** Problem **
Please reproduce, word for word, the part of the Spark and Zeppelin setup text starting with "spark-master: Spark Master" and going on through "by environment variables.".

And there you go. An example notebook is included as well to get you going.

Reverse Proxy

The reverse proxy allows us to proxy to an internal container by server name. So, we don’t have to map ports from the internal Docker network and we don’t have to remember names.

To make this possible, we also need a custom Python web server that transforms the responses from Spark-Master and Spark-Worker. They do not support reverse proxies out of the box (no support for X-Forwarded-For etc.), thus we rewrite the <a> links to the correct URLs.

Spark and Zeppelin

Base Image

The Spark and Zeppelin images both depend on a base image, that we have to build beforehand.

This image contains:

JDK
Scala
Anaconda & Python
Apache Spark
Apache Zeppelin

The reason why we create a single image with both Spark and Zeppelin, is that Spark needs some JARs from Zeppelin (namely the spark interpreter jar) and Zeppelin needs some Spark JARs to connect to it. Also, Spark needs Anaconda (Python) to run PySpark. Zeppelin has a pure Python interpreter that also needs Anaconda (to be able to achieve something meaningful).

If you need to add another Python package to the image, you can do so either with conda install or pip install at the end of Dockerfile_base. Please be sure to rebuild the images after doing so.

Apache Spark

The current configuration will create the following 3 containers:

spark-master: Spark Master Node where workers connect
spark-worker-1: A worker node, connecting to the master. Could be scaled.
- Please note that the amount of CPU cores and memory to be reserved by the worker are defined in Dockerfile_worker and can be optionally overwritten by environment variables.
spark-ui-proxy: To access the nodes’ web UI, we need to transform the content with correct URLs (they don’t properly support reverse proxies)

Please note that the Spark nodes have a volume mapping to ./data . This is where you can place files to read in your Zeppelin notebook. An example file is already provided.

%pyspark
df = spark.read.json("/srv/data/example/people.json")

Apache Zeppelin

Zeppelin will be connected to the Spark Master (Spark Interpreter) once you run the first Spark cell in a notebook.

Compatibility Issues

Please note that Spark, Zeppelin, Python, JDK, Scala have to be compatible to each other. In the current setup, these have been tested and matched to each other. For example, this would not work:

Upgrade from JDK 1.8 to e.g. 11. You will run into some class not found issues when running Zeppelin.
Upgrade from Python 3.7 to Python 3.8. You will notice weird errors when running a PySpark script.

So if there’s a need to upgrade, please reserve enough time to test the compatibility between those systems well enough.

A good approach can be a test notebook in Zeppelin containing blocks with Scala, Python, PySpark and SQL interpreters. Run them all successfully, and you basically proved that the system works.

[Dataset rows]
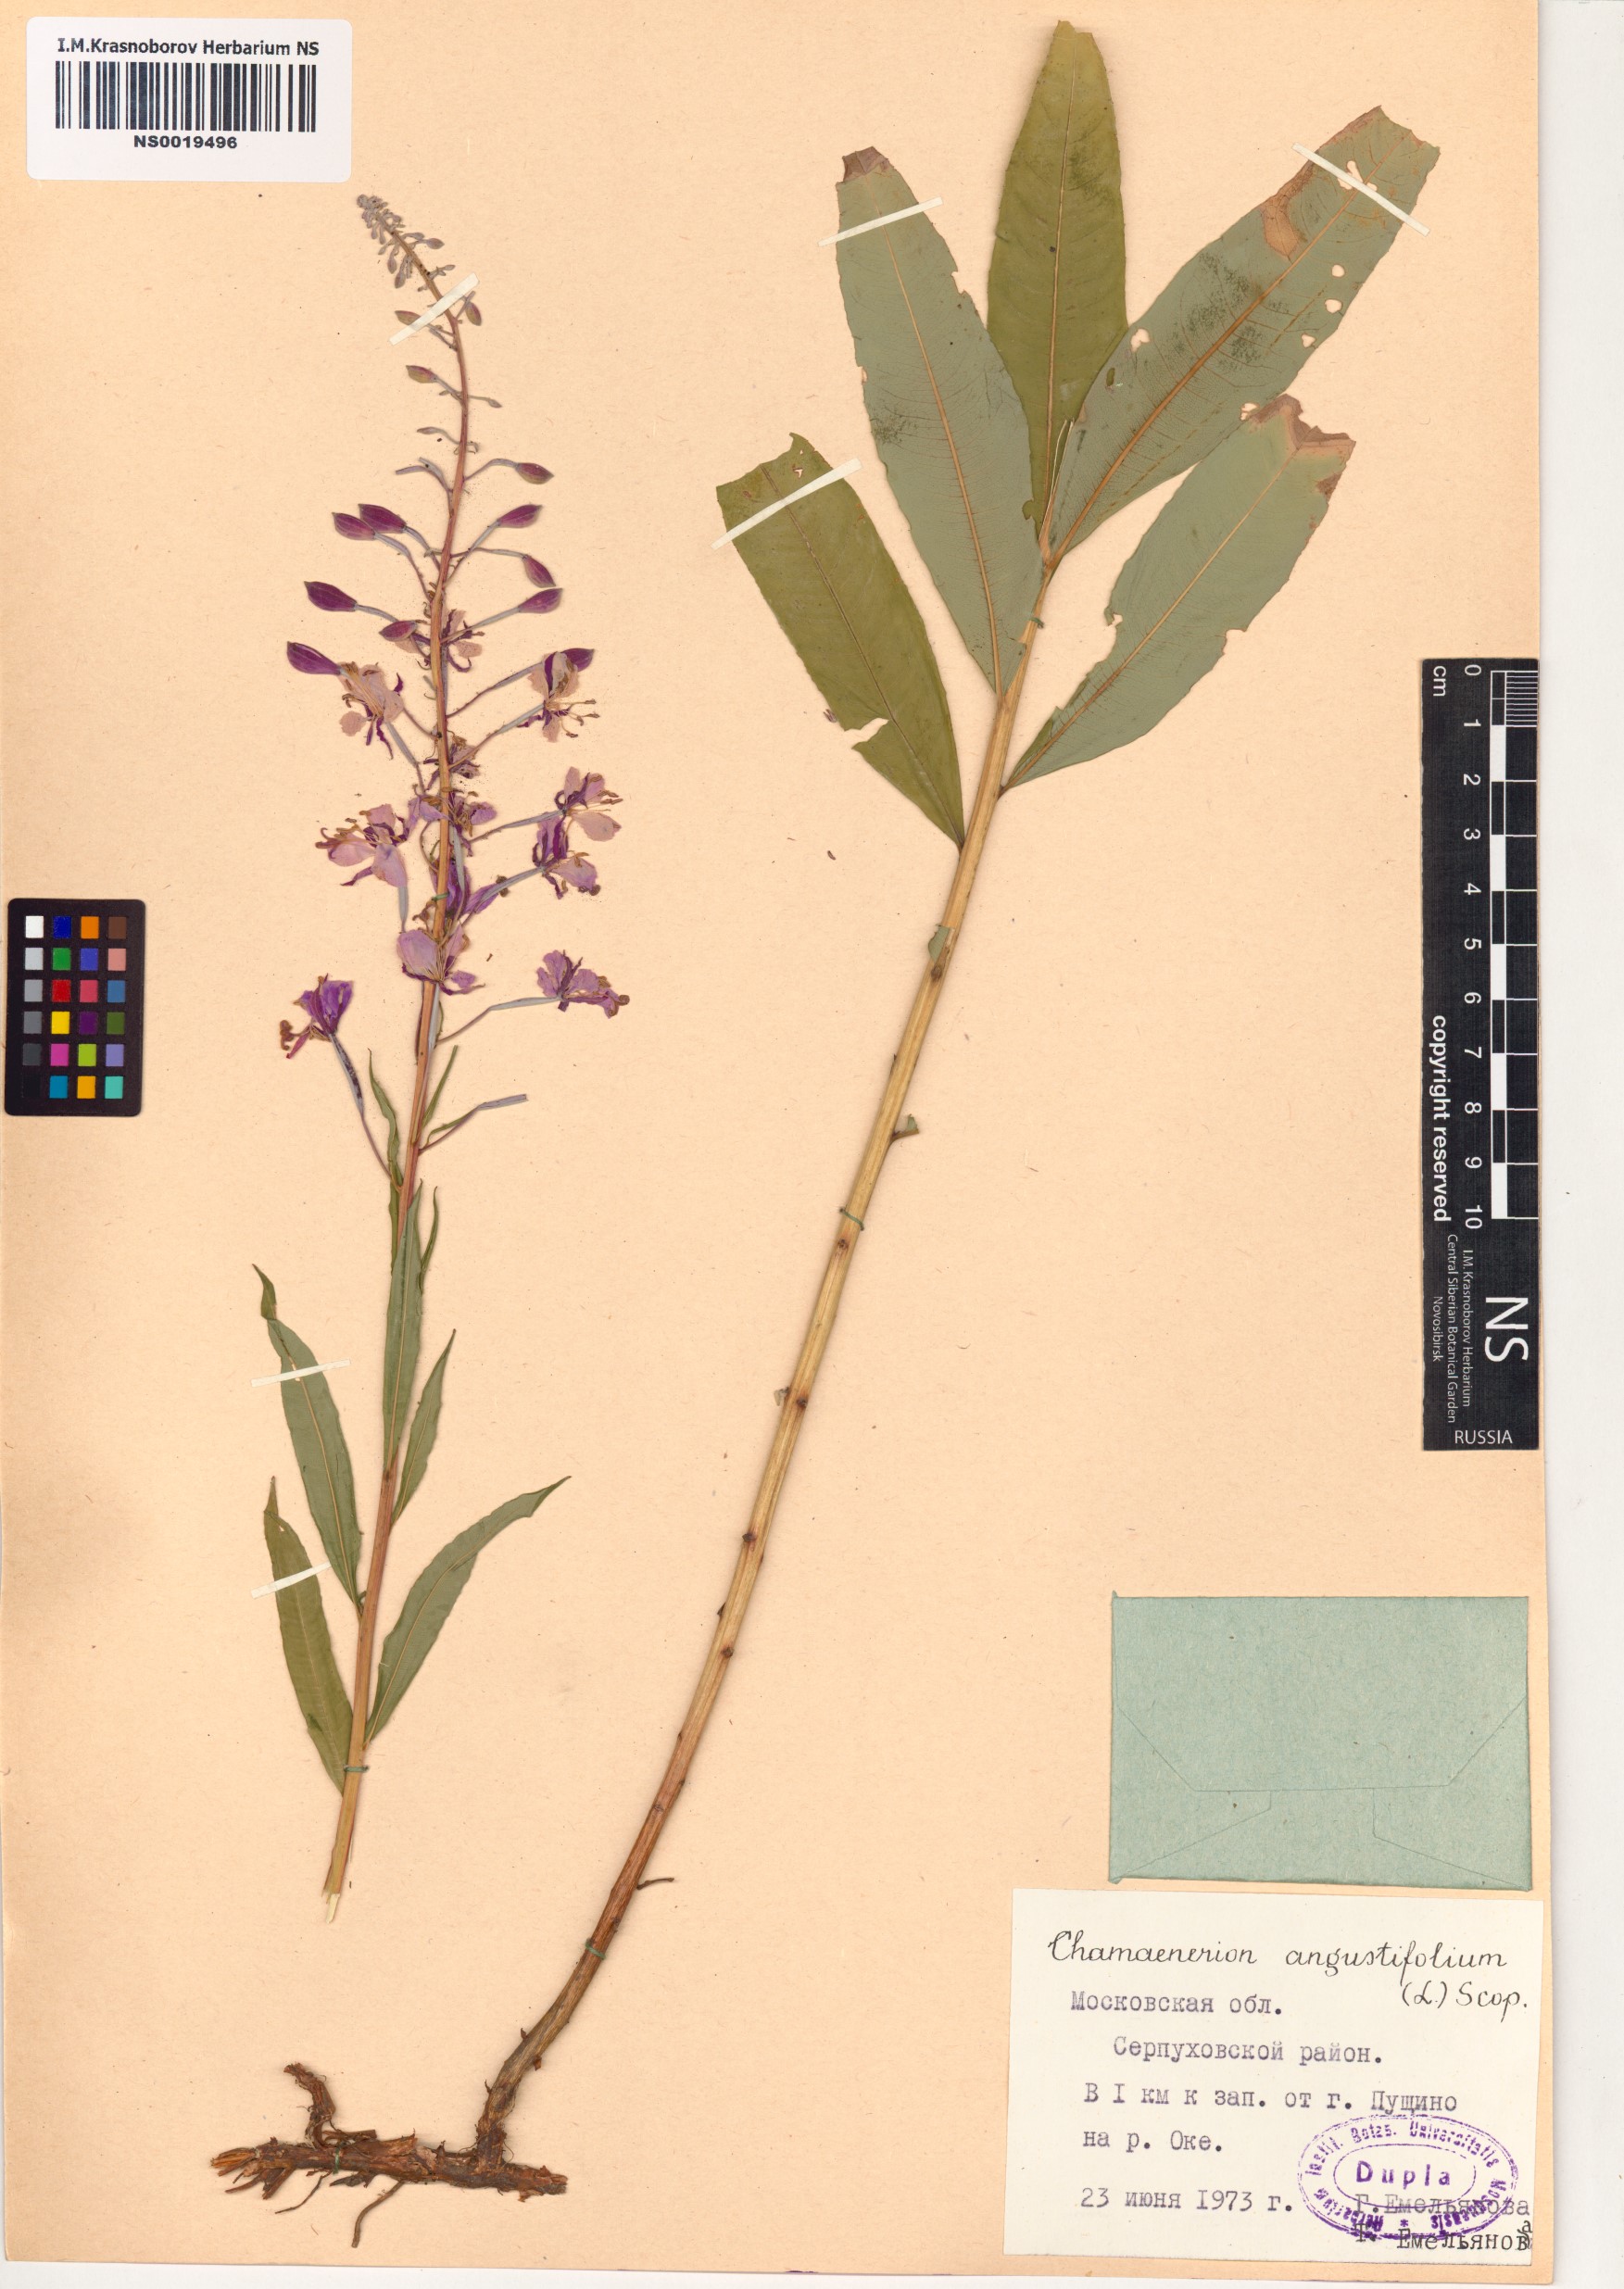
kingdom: Plantae
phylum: Tracheophyta
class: Magnoliopsida
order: Myrtales
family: Onagraceae
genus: Chamaenerion
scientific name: Chamaenerion angustifolium
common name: Fireweed
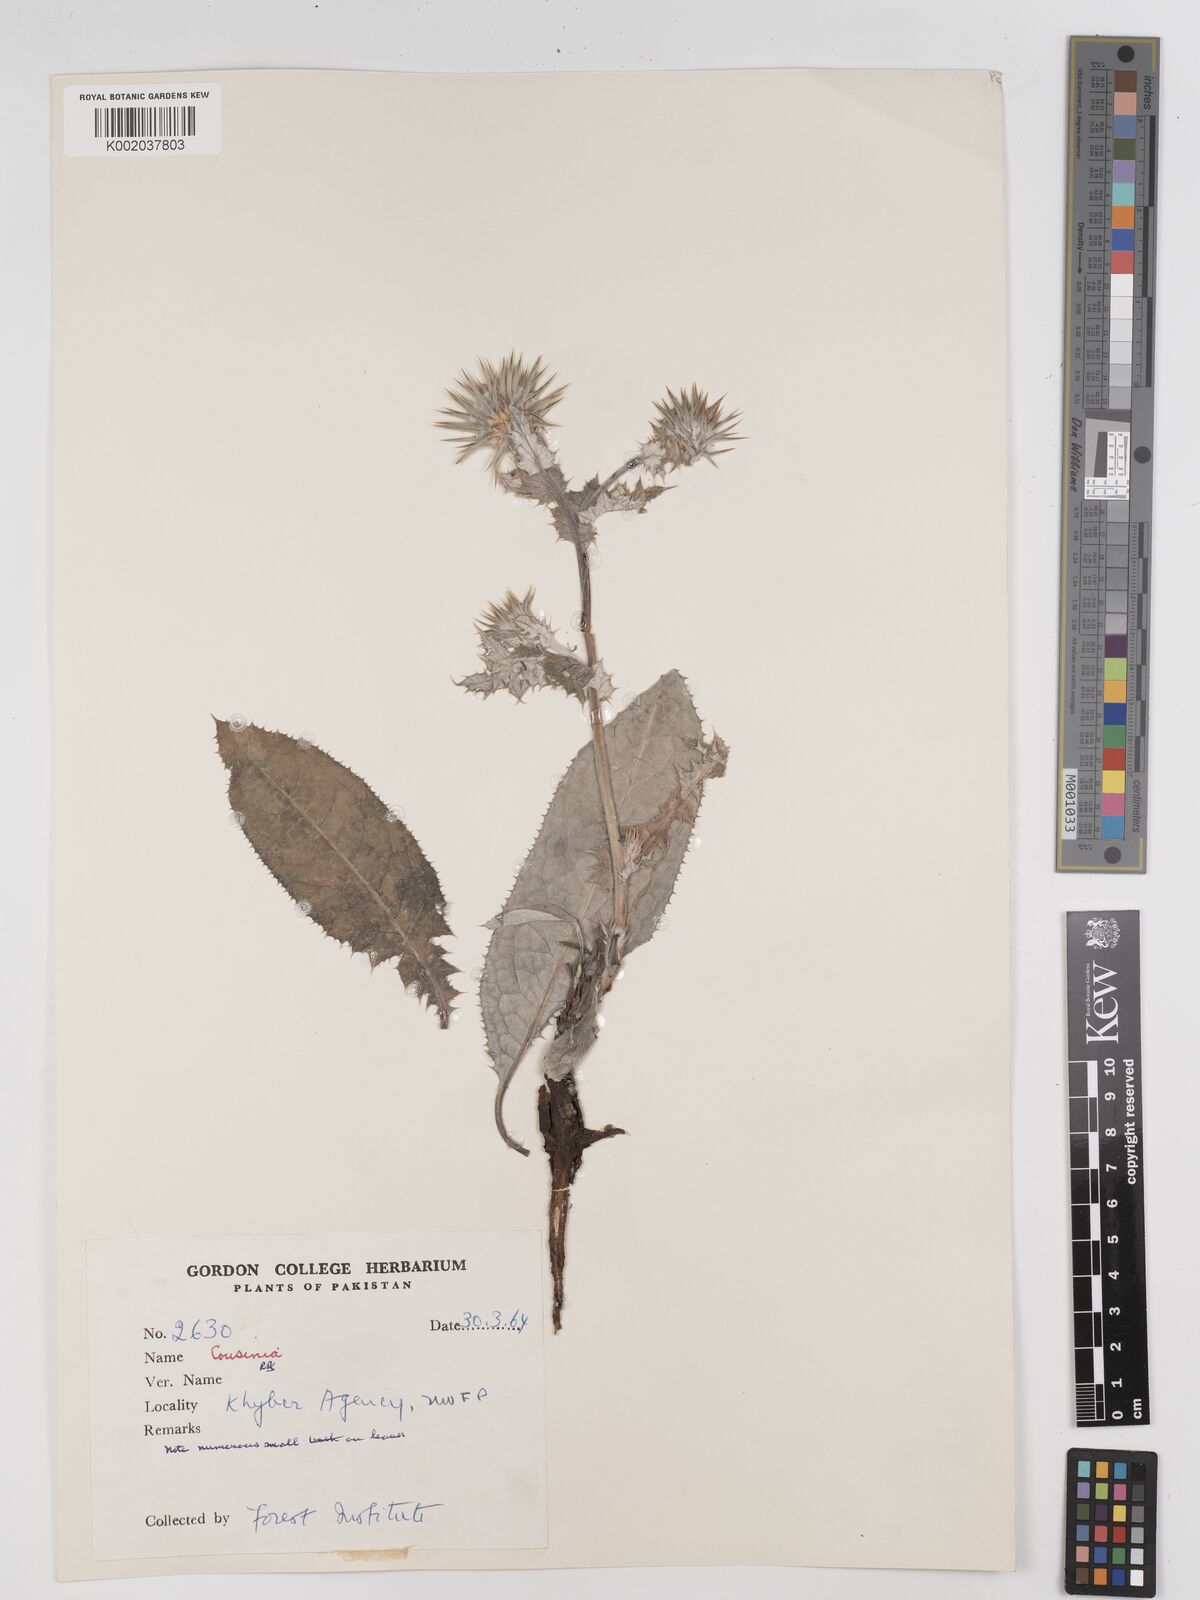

** Reply to the exercise **
spark-master: Spark Master Node where workers connect
spark-worker-1: A worker node, connecting to the master. Could be scaled.
- Please note that the amount of CPU cores and memory to be reserved by the worker are defined in Dockerfile_worker and can be optionally overwritten by environment variables.